▸ Problem requirements: From the entries below, reproduce exactly the line containing "middle mcp: (774, 840)", the line containing "wrist: (1472, 945)", and every line in between, with nothing added.

▸ Available data:
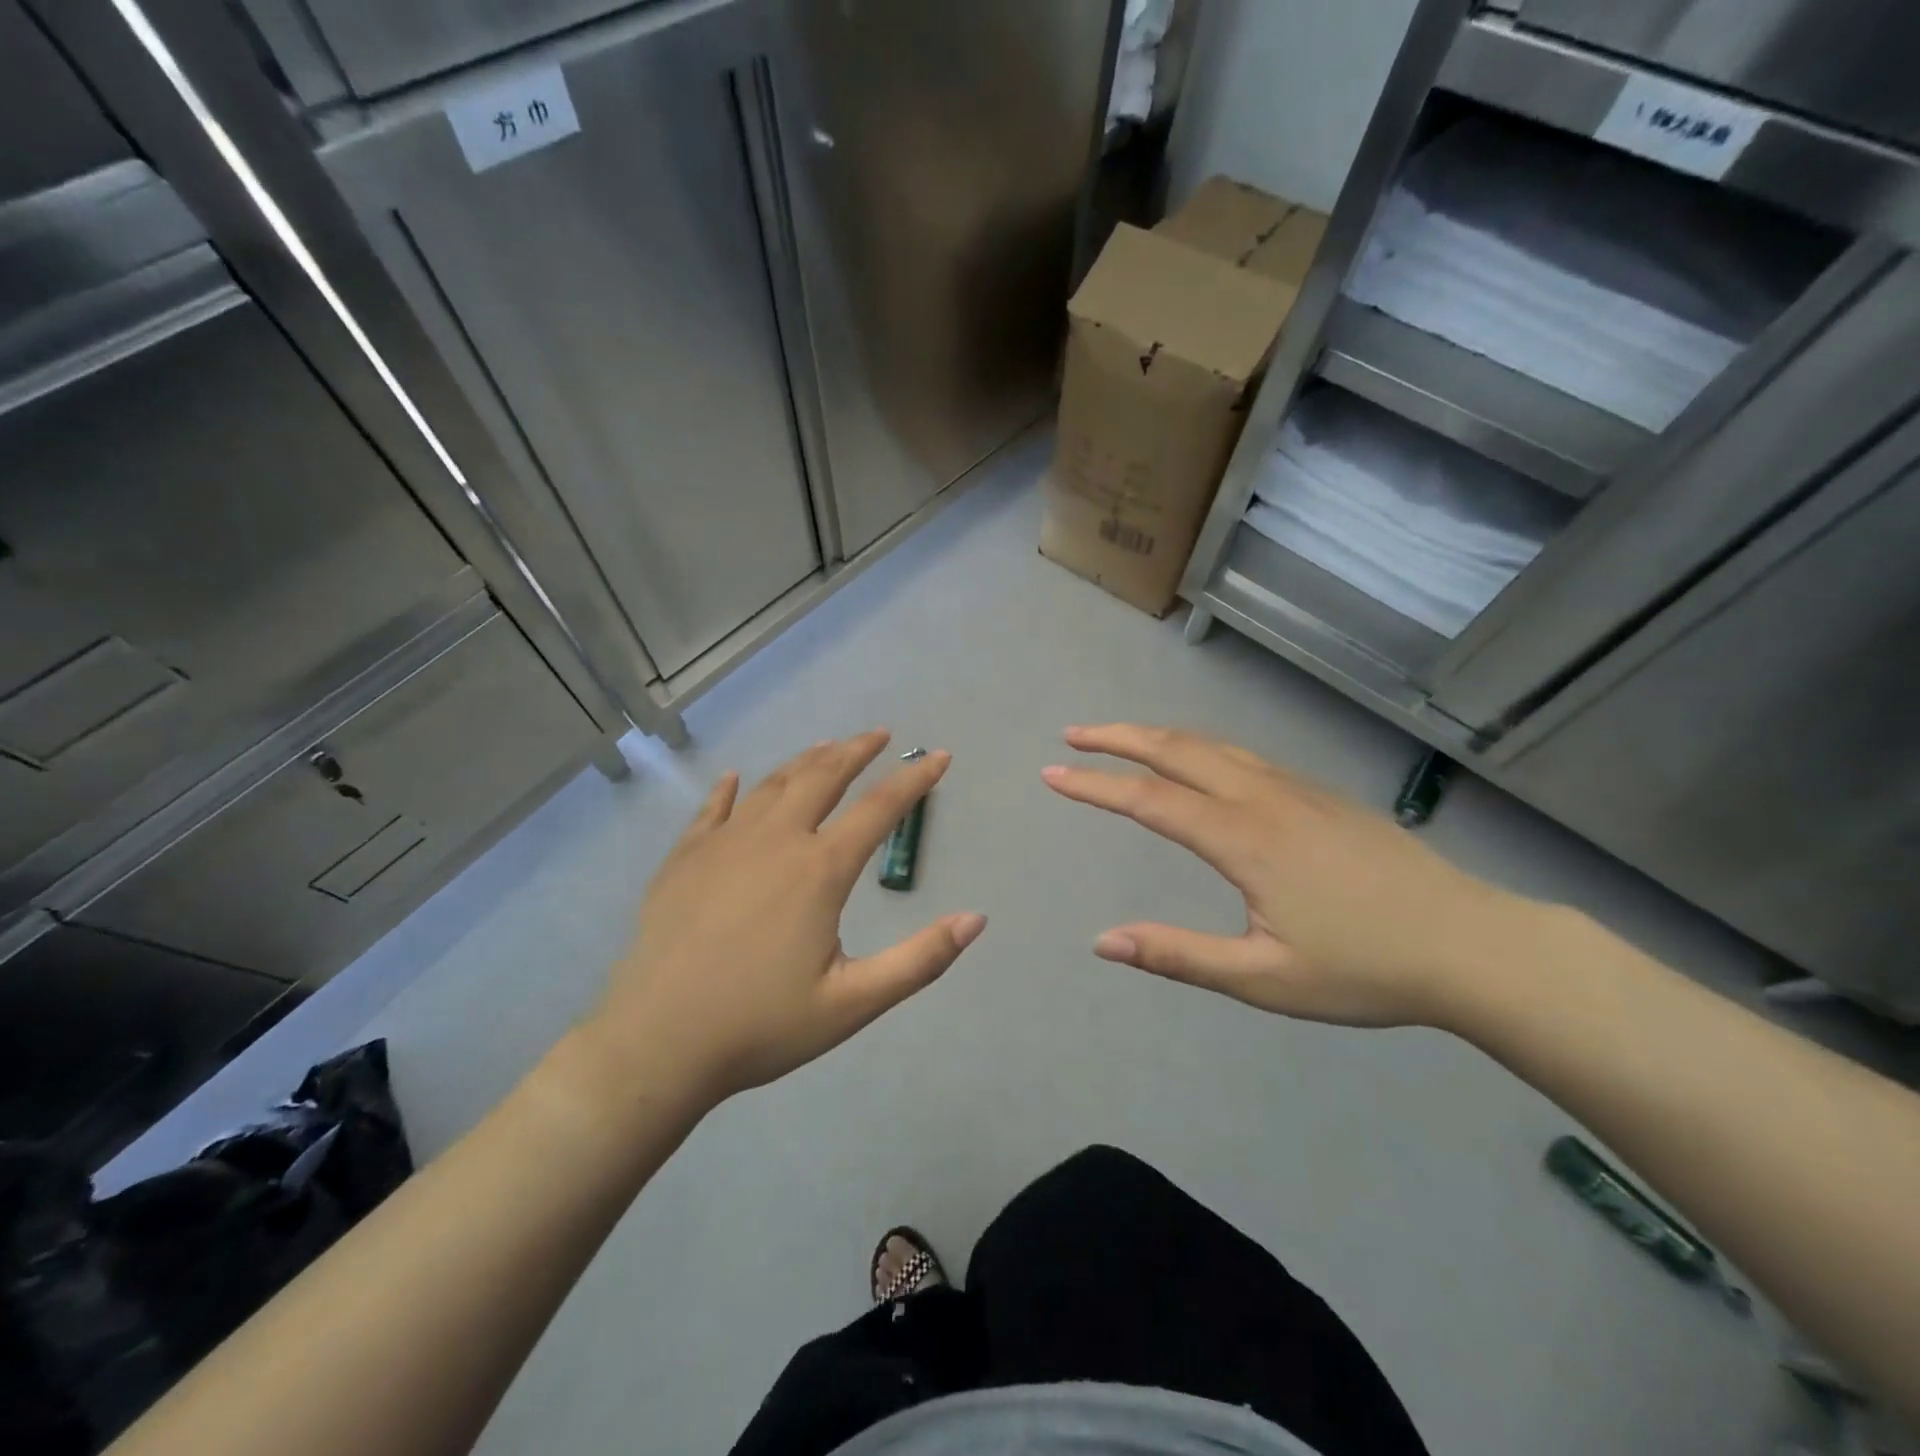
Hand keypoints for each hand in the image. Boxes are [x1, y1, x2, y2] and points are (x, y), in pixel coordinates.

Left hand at [593, 732, 985, 1101]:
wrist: (656, 1044)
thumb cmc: (761, 1025)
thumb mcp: (854, 1002)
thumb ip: (920, 960)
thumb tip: (976, 919)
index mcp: (819, 870)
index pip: (880, 808)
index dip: (914, 779)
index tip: (938, 756)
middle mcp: (774, 840)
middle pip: (823, 777)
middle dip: (856, 751)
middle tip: (879, 735)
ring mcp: (724, 844)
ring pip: (773, 784)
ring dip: (806, 761)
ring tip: (827, 747)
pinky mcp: (684, 859)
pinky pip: (712, 810)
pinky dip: (730, 789)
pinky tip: (736, 778)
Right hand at [1042, 725, 1526, 1026]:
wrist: (1472, 945)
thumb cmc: (1365, 968)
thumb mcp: (1263, 979)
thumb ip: (1179, 956)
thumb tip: (1103, 941)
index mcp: (1243, 838)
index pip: (1149, 800)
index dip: (1095, 785)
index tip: (1052, 774)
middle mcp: (1263, 798)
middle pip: (1176, 749)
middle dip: (1118, 738)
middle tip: (1073, 735)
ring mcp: (1296, 789)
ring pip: (1212, 745)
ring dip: (1158, 736)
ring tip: (1121, 739)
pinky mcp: (1320, 794)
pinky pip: (1243, 755)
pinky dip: (1198, 746)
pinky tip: (1196, 762)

▸ Solution for this task:
middle mcp: (774, 840)
middle pip: (823, 777)
middle dip: (856, 751)
middle tip: (879, 735)
ring mcp: (724, 844)
ring pip: (773, 784)
ring dip: (806, 761)
ring tip: (827, 747)
pinky mcp: (684, 859)
pinky pip: (712, 810)
pinky dip: (730, 789)
pinky tip: (736, 778)
Right hand at [1042, 725, 1526, 1026]:
wrist: (1472, 945)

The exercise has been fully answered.